Rigo Suttner: Die Modernisierung betrifft alle Bereiche, ob Toiletten oder den Bordausschank, der heute ein erheblicher Faktor in dem Geschäft ist. Die größte Erneuerung war, dass es Strom an Bord gab. Früher haben wir alles mit Gas gemacht.
Dörnbach: Jau, da kam immer ein Ingenieur für 290 Mark zur Gasprüfung. Eines aber ist bis heute geblieben: Unser Geschäft steht und fällt mit dem Wetter.
Suttner: Stimmt, manche Sommer waren echt bitter. Aber wir sind alle noch da und können auf eine lange Zeit zurückblicken, in denen es mal besser und mal schlechter lief. Unsere Fahrgäste sind mittlerweile überwiegend ältere Leute. Und die Zeiten, als wir nachts noch unterwegs waren, sind vorbei.
Dörnbach: Ich habe den Eindruck, dass viele Leute – vielleicht auch aus Geldgründen – eher hier bleiben und Naherholung in ihrer Umgebung suchen.

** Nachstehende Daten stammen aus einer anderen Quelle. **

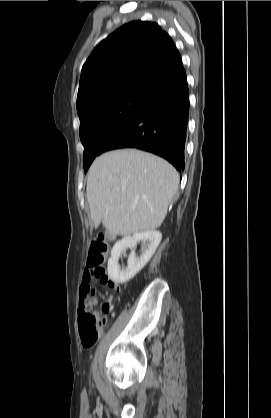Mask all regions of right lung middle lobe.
Segmentation results:
<instances>
[{"mask_svg":"<svg viewBox=\"0 0 271 418\" xmlns=\"http://www.w3.org/2000/svg\"><path fill=\"white\" fill-rule=\"evenodd\" d=\"M149 102L138 95L122 94L78 111L85 173L105 141Z\"/></svg>","mask_w":271,"mask_h":418,"instance_id":"right-lung-middle-lobe-1","label":"right lung middle lobe"}]
</instances>
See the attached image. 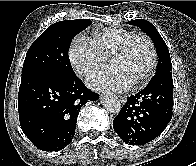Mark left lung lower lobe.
<instances>
[{"mask_svg":"<svg viewBox=\"0 0 196 166\" xmlns=\"http://www.w3.org/2000/svg\"><path fill=\"white\" fill-rule=\"evenodd\" d=\"M172 106V72L157 74L141 92L128 97L113 121V128L130 145L148 143L170 122Z\"/></svg>","mask_w":196,"mask_h":166,"instance_id":"0a47b994","label":"left lung lower lobe"}]
</instances>
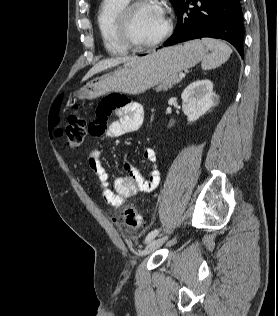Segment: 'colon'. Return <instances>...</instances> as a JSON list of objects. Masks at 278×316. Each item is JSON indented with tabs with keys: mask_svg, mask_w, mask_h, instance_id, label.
<instances>
[{
	"mask_svg": "<svg viewBox=\"0 0 278 316\" xmlns=\"http://www.w3.org/2000/svg\"><path fill=\"white\" fill-rule=\"evenodd\" d=\"M90 133H97L98 131L89 128ZM87 132V121L77 111L70 114L68 117V124L64 131L58 133L59 136L65 137V144L70 149L80 147L85 139ZM125 225L130 229H138L143 225V218L141 214L133 206H128L122 215Z\"/></svg>",
	"mask_w": 278,
	"mask_h": 316,
	"instance_id": "1",
	"label": "colon"
}]
</instances>
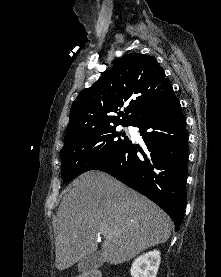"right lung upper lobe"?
I'll list each match as a JSON object with an SVG mask.
<instances>
[{
  "label": "right lung upper lobe",
  "mask_w": 221,
  "mask_h": 277,
  "mask_svg": "<svg viewBox=\"0 0 221 277\" xmlns=\"http://www.w3.org/2000/svg\"><path fill=\"white\" fill-rule=\"evenodd\" d=\"M171 90L155 58L137 53L126 55L78 95L70 110L65 140L95 127L131 125Z\"/></svg>",
  "instance_id": "obj_1"
}]
</instances>
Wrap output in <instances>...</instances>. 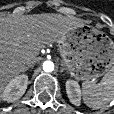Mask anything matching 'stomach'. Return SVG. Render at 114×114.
I'll return each mask as SVG.
<instances>
[{
    "instance_id": "stomach-1",
    "label": "stomach",
    "mask_w": 114,
    "mask_h": 114,
    "mask_svg": "<svg viewBox=\"0 0 114 114\" xmlns=\"http://www.w3.org/2000/svg\"><path fill=\"white\" fill-rule=\"evenodd\" d=\"M58 44L67 70L76 79L93 82L114 67V42L89 24L70 29Z\"/></svg>"
}]
</instances>
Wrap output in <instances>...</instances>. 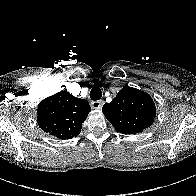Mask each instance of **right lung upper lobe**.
<instances>
[{"instance_id": "obj_1", "label": "right lung upper lobe", "mask_w": 196, "mask_h": 196, "mask_svg": "<svg viewBox=\"0 0 196 196\" xmlns=\"http://www.w3.org/2000/svg\"><path fill=\"white\" fill-rule=\"evenodd\" d=\"M90 111L86 100L61 91L39 104L37 122L46 133L59 139H71L81 132L82 123Z\"/></svg>"}]
</instances>
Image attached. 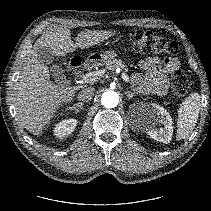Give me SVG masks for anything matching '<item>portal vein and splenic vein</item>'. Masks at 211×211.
I'll return each instance as SVG.
<instances>
[{"mask_svg": "<svg viewBox=\"0 0 211 211\" xmlns=\"http://www.w3.org/2000/svg\"><path fill=\"white\" fill-rule=\"evenodd\" d=\"M99 76H101V72H92V73H88L85 76H83V79L86 81H95ZM122 79L125 82H129V77L126 73H122Z\"/></svg>", "mask_w": 211, "mask_h": 211, "instance_id": "1", "label": "portal vein and splenic vein"}]
</instances>
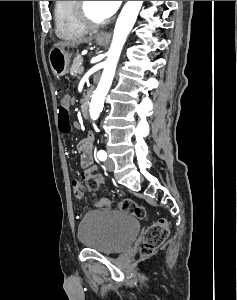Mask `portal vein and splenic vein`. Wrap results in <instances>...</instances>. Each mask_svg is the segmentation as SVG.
<instances>
[{
  "instance_id": "obj_1",
  "label": "portal vein and splenic vein",
  "mask_w": 237,
  "mask_h": 300,
  "mask_svg": "<svg viewBox=\"0 0 237 300\" xmlns=\"http://www.w3.org/2000/svg\"><path fill=\"white\" fill-rule=\"evenodd\" d=\"M86 66V65H85ZM84 66H80V68H79V72L82 74V73H84ZM80 75V74H79Z\"/></svg>"
}]
</instances>
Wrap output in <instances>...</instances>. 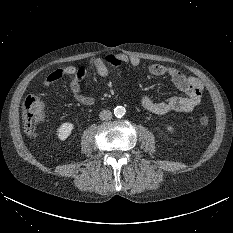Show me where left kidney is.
<instances>
[{
    "instance_id": "left-kidney-1",
    "label": "left kidney",
    "mask_w": 233,
    "mask_h": 233,
    "mask_svg": "<svg viewBox=\"0 0 233 233\" xmlns=\"http://www.w3.org/2000/svg\"><path fill=\"white\" fill-rule=\"evenodd\" d=\"M167 130H168L169 132H171V133L174 132V128H173L172 126H168V127H167Z\"/></svg>"
}]
</instances>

Aber so ein Schiff zu chartern, ist ja nicht ganz billig, wir machen beispielsweise auch keine Abiturientenfahrten mehr. Früher gab es bei uns Feten bis zu ganz später Stunde, da war richtig Rambazamba an Bord.
Suttner: Würden wir das heute machen, müsste man am Tag danach vieles renovieren, wenn ich allein an den Teppich oder die Stoffbänke denke...
Wie sieht denn eigentlich Ihr Jahr aus?
Suttner: Wir sind im Schnitt 200 Tage durchgehend mit dem Schiff unterwegs, laut Betriebsbuch kommen wir auf 1050 Stunden in der Saison. Was aber die wenigsten wissen wollen: Wir machen alles selbst, also einkaufen, putzen und mehr.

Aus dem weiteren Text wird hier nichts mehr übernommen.